13. The method of claim 12, wherein the isothermal amplification reaction is loop-mediated isothermal amplification (LAMP).

14. The method of claim 12, wherein the one more additional primers comprises 2, 3, 4, 5, or 6 additional primers.

15. The method of claim 12, wherein the one or more additional primers are LAMP primers.

16. The method of claim 12, wherein the first hemi-duplex polynucleotide is a first hemi-duplex polynucleotide of an amplification reaction probe set.

17. The method of claim 12, wherein the second hemi-duplex polynucleotide is a second hemi-duplex polynucleotide of an amplification reaction probe set.

18. The method of claim 12, wherein the target nucleic acid is derived from a pathogen or derived from a human.
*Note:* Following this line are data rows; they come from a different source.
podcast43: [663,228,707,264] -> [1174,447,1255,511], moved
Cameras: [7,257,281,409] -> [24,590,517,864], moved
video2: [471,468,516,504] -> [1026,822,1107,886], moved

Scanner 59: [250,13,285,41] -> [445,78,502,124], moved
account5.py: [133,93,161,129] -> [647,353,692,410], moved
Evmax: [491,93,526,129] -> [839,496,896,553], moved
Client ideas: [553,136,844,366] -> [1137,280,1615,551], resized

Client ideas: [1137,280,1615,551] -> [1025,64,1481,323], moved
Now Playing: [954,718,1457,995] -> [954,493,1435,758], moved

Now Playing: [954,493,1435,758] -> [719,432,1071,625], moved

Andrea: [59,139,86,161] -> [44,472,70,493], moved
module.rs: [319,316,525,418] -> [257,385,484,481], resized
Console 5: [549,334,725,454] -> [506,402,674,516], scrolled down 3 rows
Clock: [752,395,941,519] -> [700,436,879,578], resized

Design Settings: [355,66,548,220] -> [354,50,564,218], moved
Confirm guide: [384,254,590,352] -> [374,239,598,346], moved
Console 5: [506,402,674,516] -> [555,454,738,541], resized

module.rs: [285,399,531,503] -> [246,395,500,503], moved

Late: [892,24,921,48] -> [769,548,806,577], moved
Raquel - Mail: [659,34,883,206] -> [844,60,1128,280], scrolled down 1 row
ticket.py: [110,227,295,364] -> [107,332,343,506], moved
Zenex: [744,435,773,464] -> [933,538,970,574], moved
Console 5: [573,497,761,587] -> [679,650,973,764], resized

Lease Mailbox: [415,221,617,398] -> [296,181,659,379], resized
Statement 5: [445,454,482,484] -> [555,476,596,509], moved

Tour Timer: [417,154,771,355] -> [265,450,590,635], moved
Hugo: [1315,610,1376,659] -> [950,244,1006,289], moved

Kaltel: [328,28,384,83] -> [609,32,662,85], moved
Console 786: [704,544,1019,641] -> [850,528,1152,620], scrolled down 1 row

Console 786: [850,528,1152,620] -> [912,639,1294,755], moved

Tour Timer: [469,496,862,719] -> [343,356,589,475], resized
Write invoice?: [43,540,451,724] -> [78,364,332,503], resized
19. A method for indirectly detecting isothermal amplification of a target nucleic acid in a reaction, the method comprising:

producing one or more dual-labeled detection products according to the method of claim 12; and

contacting a lateral flow assay (LFA) device with the one or more dual-labeled detection products to produce one or more detectable signals; and

identifying the presence of the target nucleic acid in the isothermal amplification reaction based upon detecting the presence of the detectable signal produced by the one or more dual-labeled detection products.

20. The method of claim 19, wherein the target nucleic acid is derived from a pathogen or derived from a human.